Passage for review:
Are Circumcision Rates Falling?

Circumcision rates are falling.

A previously posted article on circumcision rates seems to have stirred up a bit of a controversy, so I thought I would revisit it here.

What is in question is if newborn circumcision rates in the U.S. fell to 33% in 2009 or not. There is evidence that hospital circumcisions of newborns did indeed fall that low. The original study that claimed 33% was presented in Vienna Here is a slide from that presentation:

The CDC has stated that this study was used to track complication rates and not to track circumcision rates. Fair enough.

Exactly how much circumcision rates have fallen in the U.S. may be a topic of debate. What it not in question is that rates are, in fact, falling.  They are falling faster in some areas than others and though the rates in any given year may fluctuate up or down, the overall picture from 1979 to 2010 is a decline.

The important point is, rates are falling, as they should be.  More and more parents are educating themselves on this unnecessary cosmetic procedure and declining circumcision.

What are the risks and benefits to circumcision? Why does anyone choose to circumcise their child? First, you have to understand that this is a cultural issue. For some, it is a religious issue, but for many Americans, it’s just what we’ve always done and they look no further than that.

To get an idea of how cultural ideas about circumcision change, consider the history of female circumcision:

When we think of female circumcision (aka female genital mutilation) we react with horror and disbelief that anyone could do such a thing to a child they claim to love. However, when the belief is deeply embedded in the culture, they do it precisely because they love that child. They truly believe that she will be unclean, unable to attract a husband etc. And it’s what they have always done. I would like to think that in a modern country like America we can rise about the “but it’s always been that way” mentality and take an objective look at the facts.

Consider also, rates in other countries:

Male circumcision is by no means a universal practice and there are more men worldwide that are intact than have been cut yet no epidemic of penile health problems associated with these populations. So again, why have your child circumcised?

Information shown:
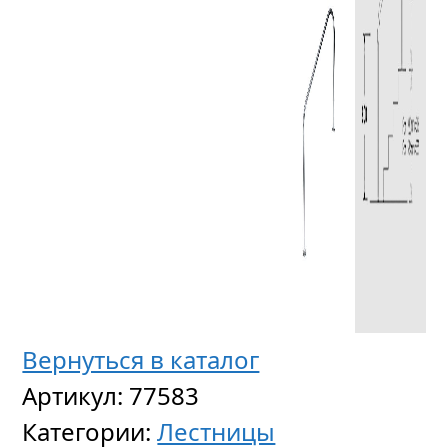
Анкер
спорти
дорож
с
крышк
Вернуться в каталог
Цен
Артикул:
77583
по
Категории:
Лестницы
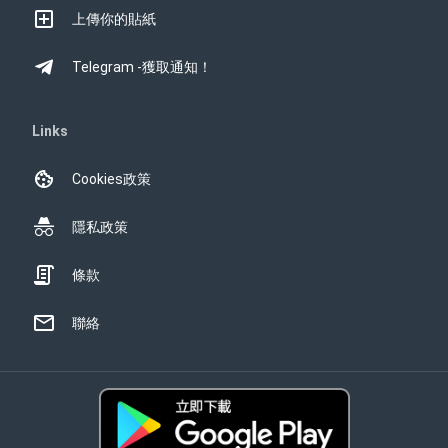
上傳你的貼紙
Telegram -獲取通知！
Links
Cookies政策
隱私政策
條款
聯絡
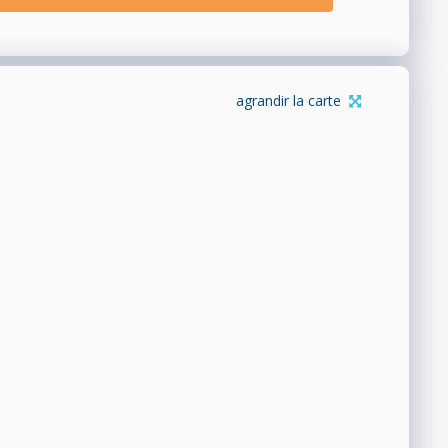
agrandir la carte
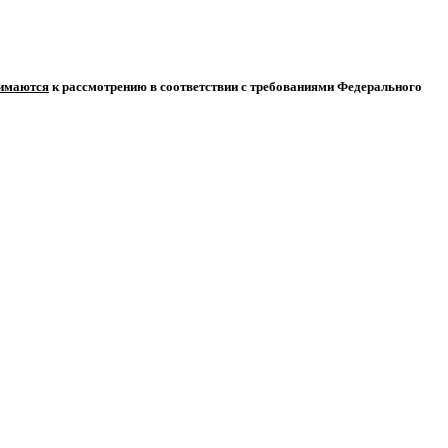
нимаются
к рассмотрению в соответствии с требованиями Федерального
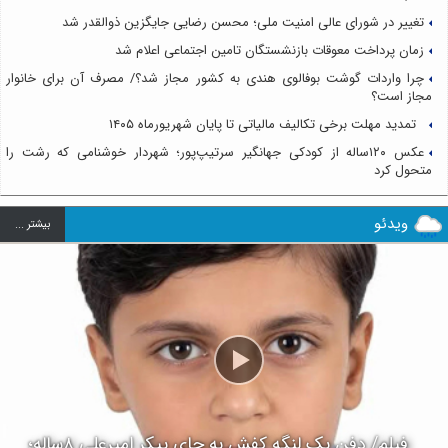
تغییر در شورای عالی امنیت ملی؛ محسن رضایی جایگزین ذوالقدر شد
زمان پرداخت معوقات بازنشستگان تامین اجتماعی اعلام شد
چرا واردات گوشت بوفالوی هندی به کشور مجاز شد؟/ مصرف آن برای خانوار
مجاز است؟
تمدید مهلت برخی تکالیف مالیاتی تا پایان شهریورماه ۱۴۰۵
عکس ۱۲۰ساله از کودکی جهانگیر سرتیپ‌پور؛ شهردار خوشنامی که رشت را
متحول کرد
ویدئو
بيشتر ...
فیلم/ دفن یک لنگه کفش به جای پیکر امیرعلی ۸ساله؛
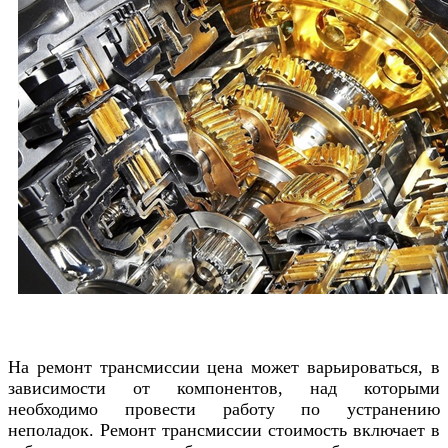
На ремонт трансмиссии цена может варьироваться, в
зависимости от компонентов, над которыми
необходимо провести работу по устранению
неполадок. Ремонт трансмиссии стоимость включает в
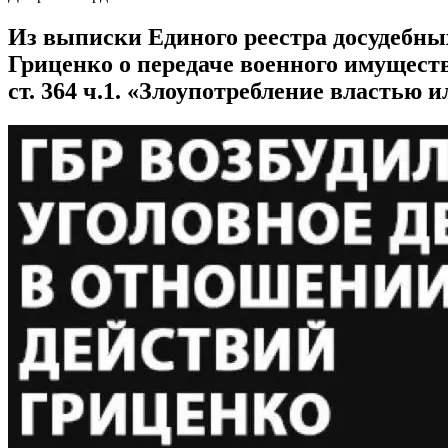
Из выписки Единого реестра досудебны
Гриценко о передаче военного имуществ
ст. 364 ч.1. «Злоупотребление властью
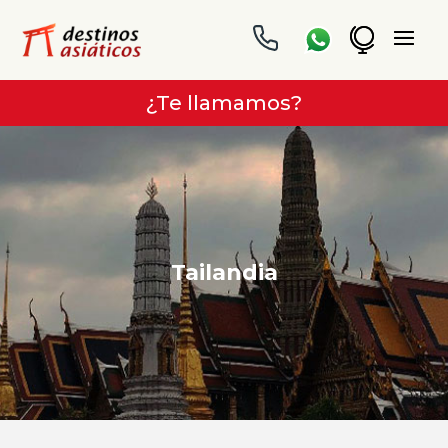
¿Te llamamos?
Tailandia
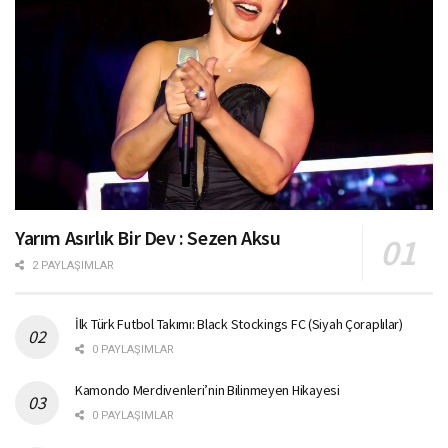
Yarım Asırlık Bir Dev : Sezen Aksu
2 PAYLAŞIMLAR
İlk Türk Futbol Takımı: Black Stockings FC (Siyah Çoraplılar)
0 PAYLAŞIMLAR
Kamondo Merdivenleri’nin Bilinmeyen Hikayesi
0 PAYLAŞIMLAR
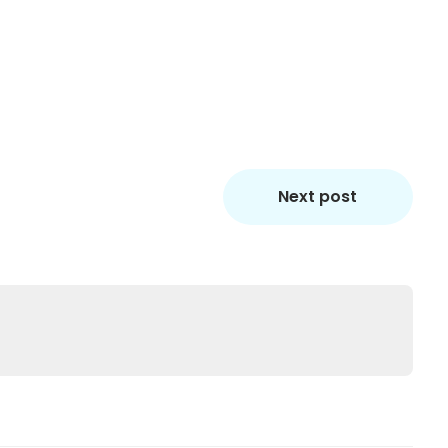
Next post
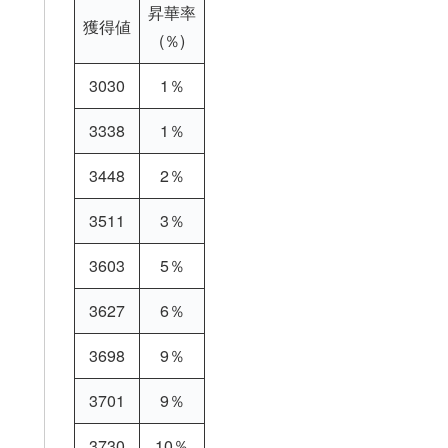
昇華率
獲得値
(％)
3030
1％
3338
1％
3448
2％
3511
3％
3603
5％
3627
6％
3698
9％
3701
9％
3730
10％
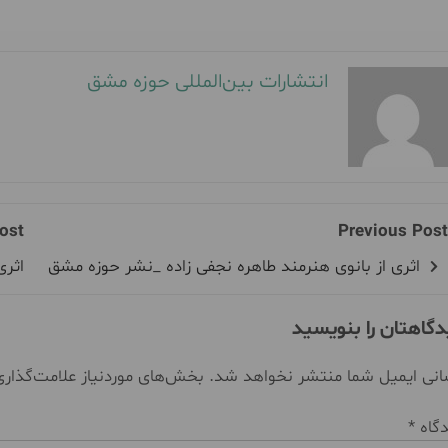
انتشارات بین‌المللی حوزه مشق
ost
Previous Post
اثری از بانوی هنرمند طاهره نجفی زاده _نشر حوزه مشق
اثری
دگاهتان را بنویسید
نی ایمیل شما منتشر نخواهد شد.
بخش‌های موردنیاز علامت‌گذار
دگاه
*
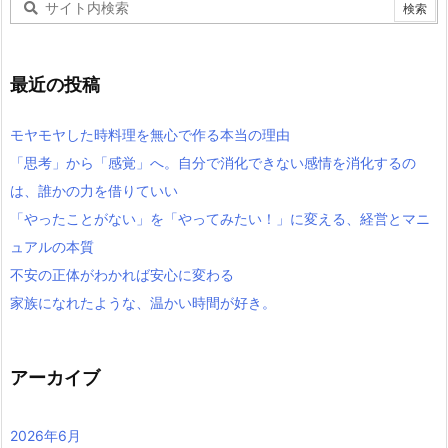
最近の投稿
モヤモヤした時料理を無心で作る本当の理由
「思考」から「感覚」へ。自分で消化できない感情を消化するの
は、誰かの力を借りていい
「やったことがない」を「やってみたい！」に変える、経営とマニ
ュアルの本質
不安の正体がわかれば安心に変わる
家族になれたような、温かい時間が好き。
アーカイブ
2026年6月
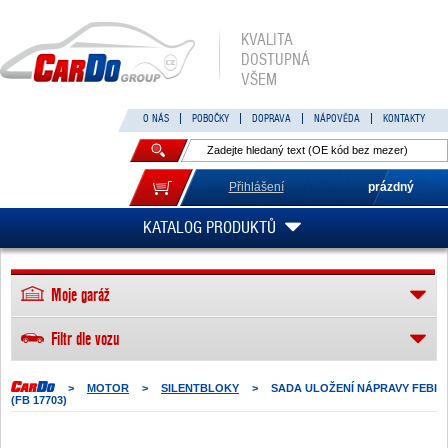
KVALITA
DOSTUPNÁ
VŠEM
O NÁS
POBOČKY
DOPRAVA
NÁPOVĚDA
KONTAKTY
Přihlášení
prázdný
KATALOG PRODUKTŮ
Moje garáž
Filtr dle vozu
>
MOTOR
>
SILENTBLOKY
>
SADA ULOŽENÍ NÁPRAVY FEBI
(FB 17703)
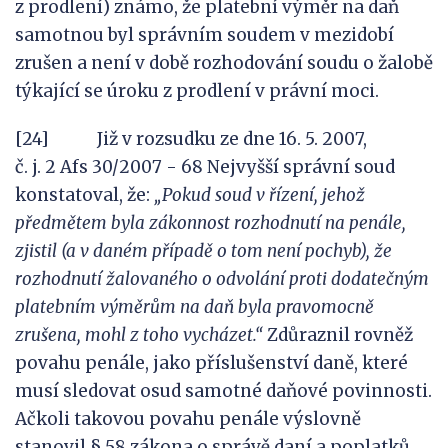
z prodlení) známo, že platební výměr na daň
samotnou byl správním soudem v mezidobí
zrušen a není v době rozhodování soudu o žalobě
týkající se úroku z prodlení v právní moci.
[24] Již v rozsudku ze dne 16. 5. 2007,
č. j. 2 Afs 30/2007 - 68 Nejvyšší správní soud
konstatoval, že:
„
Pokud soud v
řízení, jehož
předmětem byla zákonnost r
ozhodnutí na penále,
zjistil (a
v
daném případě o tom není pochyb), že
rozhodnutí žalovaného o odvolání proti
dodatečným
platebním výměrům na daň byla pravomocně
zrušena, mohl z
toho vycházet
.
“
Zdůraznil rovněž
povahu penále, jako příslušenství daně, které
musí sledovat osud samotné daňové povinnosti.
Ačkoli takovou povahu penále výslovně
stanovil § 58 zákona o správě daní a poplatků,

Brief: List every year mentioned in the post on circumcision rates. Nothing in the material is needed here.

Result of the exercise: 2009, 1979, 2010